Le projet

ACCUEIL EN RÉSIDENCE DE CINÉASTES EN EXIL

cia-profilConformément à son objet, qui est aussi de renforcer l’intégration par la culture des nouveaux réfugiés politiques et de promouvoir la diversité des talents accueillis en France, UDM 21 a mis en place en 2016 une nouvelle action d’accueil en résidence de cinéastes en exil.

A ce titre, le Représentant du Haut Commissaire des Nations Unies pour les réfugiés en France a délégué à UDM21 le rôle d’opérateur d’un atelier-logement dont il est souscripteur à la Fondation Cité Internationale des Arts, une résidence pour 300 artistes de toutes nationalités et de toutes disciplines située quai de l’Hôtel de ville, dans le Marais à Paris.

OBJECTIF ET PUBLIC VISE

Cette action est inspiré d’un dispositif similaire mis en place par la Ville de Paris avec d’autres partenaires d’UDM21 (France 24, RFI et ARTE) pour l’accueil des journalistes en danger, qui disposent d’un lieu spécifique (la Maison des Journalistes dans le 15ème).

Parrainée par les réalisateurs Rithy Panh, Abderrahmane Sissako et Abbas Fahdel, membres d’honneur d’UDM21, elle s’adresse en priorité à des cinéastes, auteurs ou acteurs.

En effet, les cinéastes et leurs interprètes sont particulièrement exposés à la censure, au harcèlement et aux persécutions, même en temps de paix, en raison de leur profession. Sans liberté d’expression et de création, ils ne peuvent ni réaliser, ni produire, ni diffuser leurs œuvres. Ils sont aussi souvent les premiers à résister quand ces droits fondamentaux sont menacés, et relèvent à ce titre de l’asile constitutionnel que la France, bien avant la Convention de Genève, a décidé d’accorder à toute personne persécutée en raison de son action en faveur de la liberté.

La résidence a pour objectif d’aider celles et ceux contraints de fuir leur pays à reconstruire leur vie professionnelle en France, en les accompagnant tout au long de la réalisation d’un projet.

LE DISPOSITIF

La résidence n’a pas une vocation sociale permanente, mais professionnelle et temporaire.
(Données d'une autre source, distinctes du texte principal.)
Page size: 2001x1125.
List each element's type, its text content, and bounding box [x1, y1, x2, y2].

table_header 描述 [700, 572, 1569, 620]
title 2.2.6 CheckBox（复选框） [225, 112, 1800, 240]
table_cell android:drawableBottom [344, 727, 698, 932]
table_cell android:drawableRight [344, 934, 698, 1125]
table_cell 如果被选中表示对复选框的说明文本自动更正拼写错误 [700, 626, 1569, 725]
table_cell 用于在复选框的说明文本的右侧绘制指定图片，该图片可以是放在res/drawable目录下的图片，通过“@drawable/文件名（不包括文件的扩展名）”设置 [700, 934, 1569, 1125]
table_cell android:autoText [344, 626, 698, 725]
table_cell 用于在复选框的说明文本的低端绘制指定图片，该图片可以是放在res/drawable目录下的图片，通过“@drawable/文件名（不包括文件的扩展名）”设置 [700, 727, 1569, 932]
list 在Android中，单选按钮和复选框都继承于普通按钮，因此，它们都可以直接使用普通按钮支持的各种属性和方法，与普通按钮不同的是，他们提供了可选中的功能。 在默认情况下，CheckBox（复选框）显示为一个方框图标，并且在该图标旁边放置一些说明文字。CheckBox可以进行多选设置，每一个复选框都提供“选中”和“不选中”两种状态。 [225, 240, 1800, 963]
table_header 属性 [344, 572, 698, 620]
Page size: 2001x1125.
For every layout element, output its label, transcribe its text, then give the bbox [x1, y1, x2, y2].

Sa durée normale est de un an, renouvelable une fois en fonction de l’avancement du projet et de l’accord des partenaires.

  • La sélection

La détection des cinéastes en danger dans leur pays d’origine est réalisée en amont via les réseaux de l’association, ses parrains et autres membres d’UDM21. Dans un deuxième temps, les juristes d’UDM21 assurent en tant que de besoin le suivi de la demande d’asile auprès de l’OFPRA. Enfin, une fois le statut obtenu, la sélection des bénéficiaires est effectuée en liaison avec les partenaires et la Cité des Arts.

  • L’accompagnement

UDM21 et toutes les personnes impliquées dans le projet assurent bénévolement l’accompagnement personnalisé des réfugiés résidents, en lien avec la Délégation Générale aux Relations Internationales de la Ville de Paris, qui y accueille en parallèle depuis 2011 un lauréat du réseau ICORN (villes refuges d’initiative scandinave).

1 – l’accompagnement personnel

Il comprend :

  • L’hébergement dans un studio-atelier de 42m2, simplement meublé mais idéalement situé face à la Seine. Les équipements communs de la Cité (auditorium, studios de musique, ateliers collectifs…) sont mis à disposition des résidents et de nombreuses manifestations y sont organisées. Cet environnement créatif et multiculturel permet de rompre l’isolement lié à la situation d’exil.
  • Une aide financière permettant de couvrir les prestations demandées par la Cité et les frais annexes
  • La mise en relation avec les services dédiés pour l’accès aux soins, aux aides sociales, à des cours de français et à toutes activités favorisant l’ insertion.

2 – l’accompagnement professionnel

Un projet artistique est défini avec chaque résident, en fonction de son profil et de ses besoins :

  • Accès à une formation : en fonction des partenariats noués avec des écoles et centres audiovisuels ou via des fondations dédiées
  • Aide directe à un projet : mise en contact avec les professionnels du secteur, traductions, participation à des festivals ou ateliers d’écriture

Plusieurs sociétés de gestion des droits ont manifesté un intérêt : la SACD et la SCAM pour les auteurs/réalisateurs respectivement de fictions et de documentaires, l’ADAMI pour les acteurs.